The three studies in children were characterized by a high variability among clinical conditions. Chen et al. [21] included infants less than three months of age with suspected serious bacterial infection, including urinary tract infections, pneumonia, positive blood or cerebrospinal fluid culture, reporting a higher accuracy of sTREM-1 (AUC 88 %) as compared to CRP or the immature-to-total neutrophil ratio. Kevan et al. [22] included a population of paediatric intestinal failure patients with central venous catheters and evaluated the role of sTREM-1 in device-associated bloodstream infections: in this setting, sTREM-1 showed poor discriminating power for bacteraemia (AUC 57 %), probably because of the strong confounding factor of the impaired intestinal wall. The last study [23] was carried out in a developing country, thus being subject to the peculiar epidemiological features of such context, primarily a high prevalence of HIV, which in fact affected about 50 % of the patients. sTREM-1 performed no better than CRP (AUC 50 % vs. 52 %) and far worse than PCT (81 %) in this environment.

Two studies were performed in children with febrile neutropenia. In these studies SIRS was not employed as an inclusion criterion, because chemotherapy-induced neutropenia represents per se a condition of increased susceptibility to infections, requiring prompt clinical evaluation. The two studies showed different results: in Arzanian et al. [24], a very high cut-off value for sTREM-1 was used, resulting in a high accuracy in diagnosing bacteraemia and fungaemia in febrile neutropenic patients, whereas in Miedema et al. [25], sTREM-1 accuracy could not be evaluated since sTREM-1 appeared to be undetectable at presentation in most patients.

Limitations

Like other systematic reviews of diagnostic tests, our work has some limitations. Firstly, The included studies opted for very different sTREM-1 cut-off values and measuring techniques (Table 1 and Additional file 2); Secondly, publication bias (lower probability of publication of negative results) is known to be more difficult to avoid in observational studies of diagnostic tests than in randomized controlled trials [26]; Thirdly, in several studies blinding of reference standard results and the ‘blindness’ of study design were not fully reported; Fourthly, no article reported if the reference standard results had been interpreted without prior knowledge of the results of the index test; Fifthly, several studies were affected by spectrum bias; Sixthly, given that different methodologies were used, it was not possible to perform a meta-analysis, nor were we able to obtain a pooled estimate of accuracy for sTREM-1.

Conclusions

A specific marker for the early detection of paediatric sepsis would be highly desirable. Reviewed data support a role of sTREM-1 as a diagnostic tool in this setting, but cannot be considered conclusive. Some evidences suggest that the determination of sTREM-1 in combination with other biomarkers could achieve a better performance than each biomarker alone. Indeed, it would be very important to standardize measuring techniques in order to achieve more robust and comparable results. Recent diagnostic developments, such as multiplex bead array assays, offer promising opportunities [27].
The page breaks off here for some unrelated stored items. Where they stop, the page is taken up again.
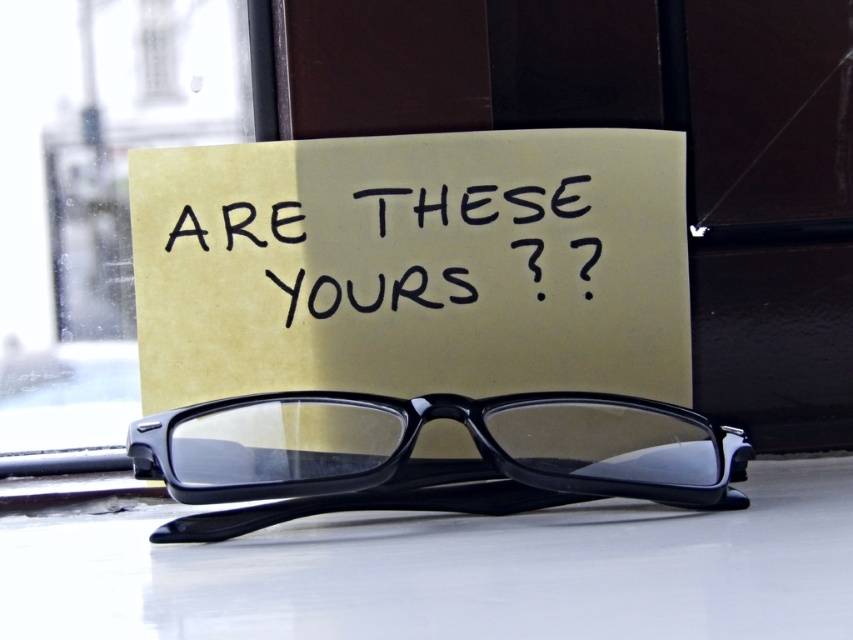
Consider the image. Who is more distant from viewer, (x=393, y=484) or (x=581, y=253)?

The point (x=581, y=253) is behind.

Identify the location of black plastic glasses at center. (428, 458).

Is transparent glass window at upper left positioned at the back of black plastic glasses at center?

Yes, it is.

Is point (200, 83) positioned before point (402, 461)?

No, it is not.

Does point (68, 369) come behind point (460, 481)?

Yes, point (68, 369) is behind point (460, 481).

Find the location of `transparent glass window at upper left`. transparent glass window at upper left is located at coordinates (102, 186).

Which is more to the left, yellow paper at center or transparent glass window at upper left?

From the viewer's perspective, transparent glass window at upper left appears more on the left side.

Identify the location of yellow paper at center. (413, 266).

Is point (578, 180) closer to camera compared to point (71, 173)?

That is True.

Identify the location of yellow paper at center. The image size is (853, 640). point(413,266).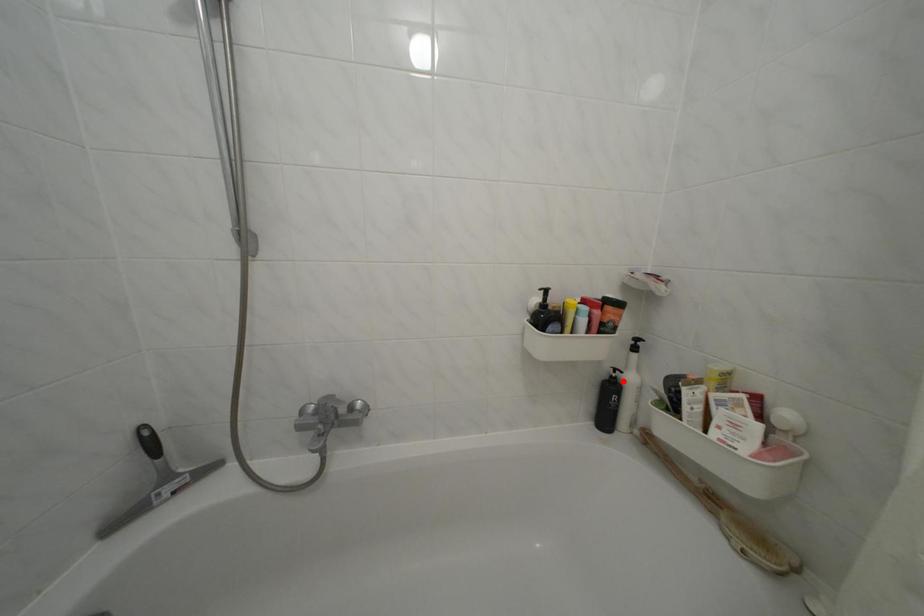
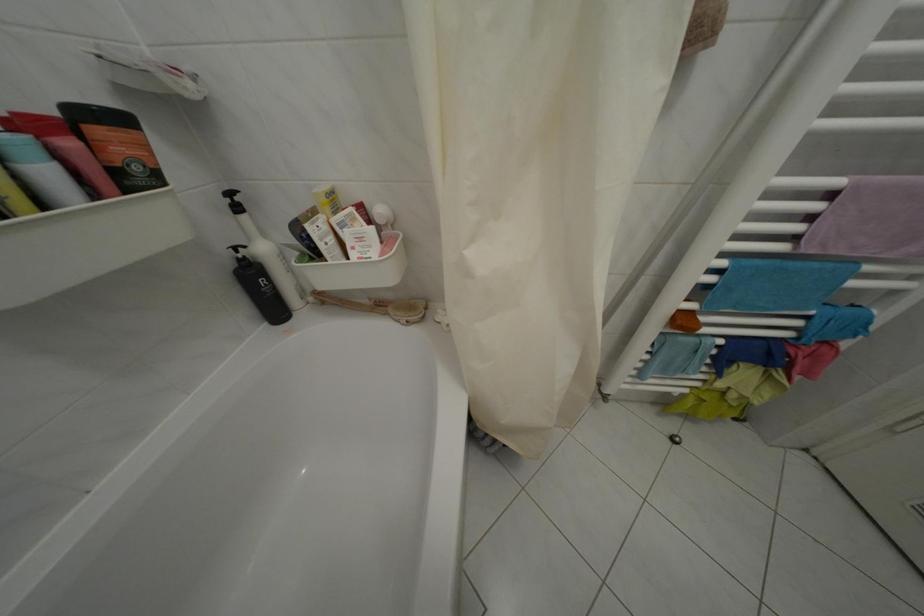
The point at the highlighted location is marked in the first image. Where is the corresponding point in the second image?

(249, 262)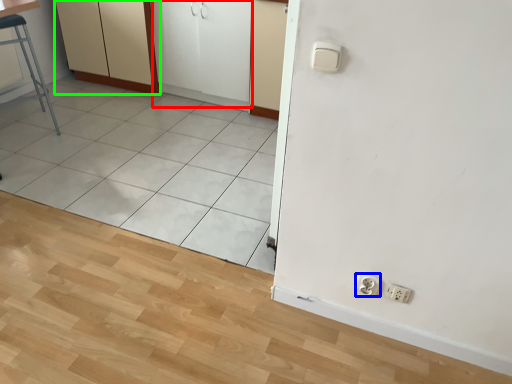
Question: Based on their relative distances, which object is farther from screen door (highlighted by a red box)? Choose from socket (highlighted by a blue box) and dresser (highlighted by a green box).

Choices:
 (A) socket
 (B) dresser

Answer: (A)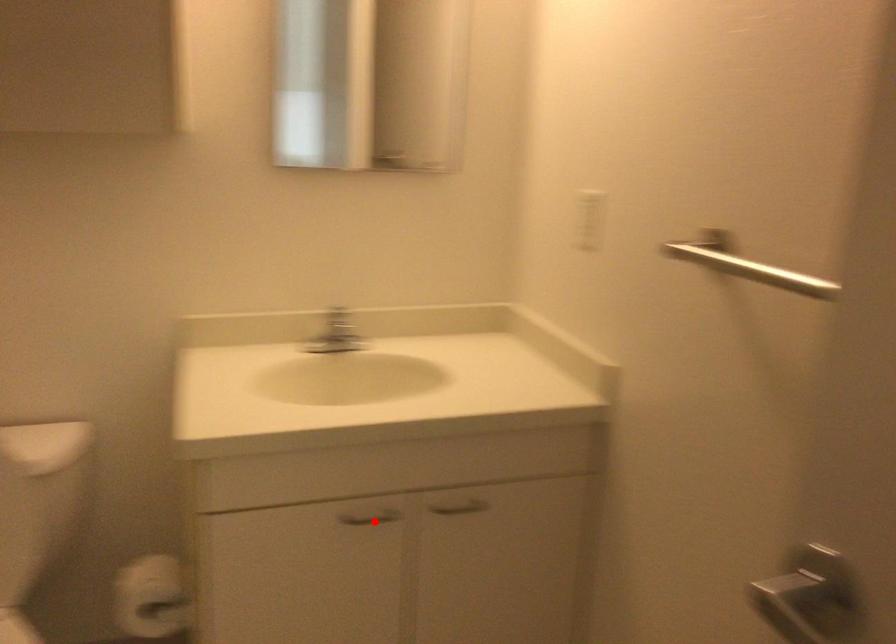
We believe that large, prospective studies exploring the role of sTREM-1would be necessary to overcome heterogeneity and inconsistent results.

We recommend to:

Harmonize methodology (using agreed case definitions of suspected and confirmed sepsis, Early and Late Onset Sepsis);

Investigate combination of sTREM-1 with other biomarkers, such as CRP, PCT, TNF-alpha or IL-6, and a scoring system bridging clinical and laboratory findings.

At present, sTREM-1 should be considered an interesting exploratory biomarker for paediatric sepsis.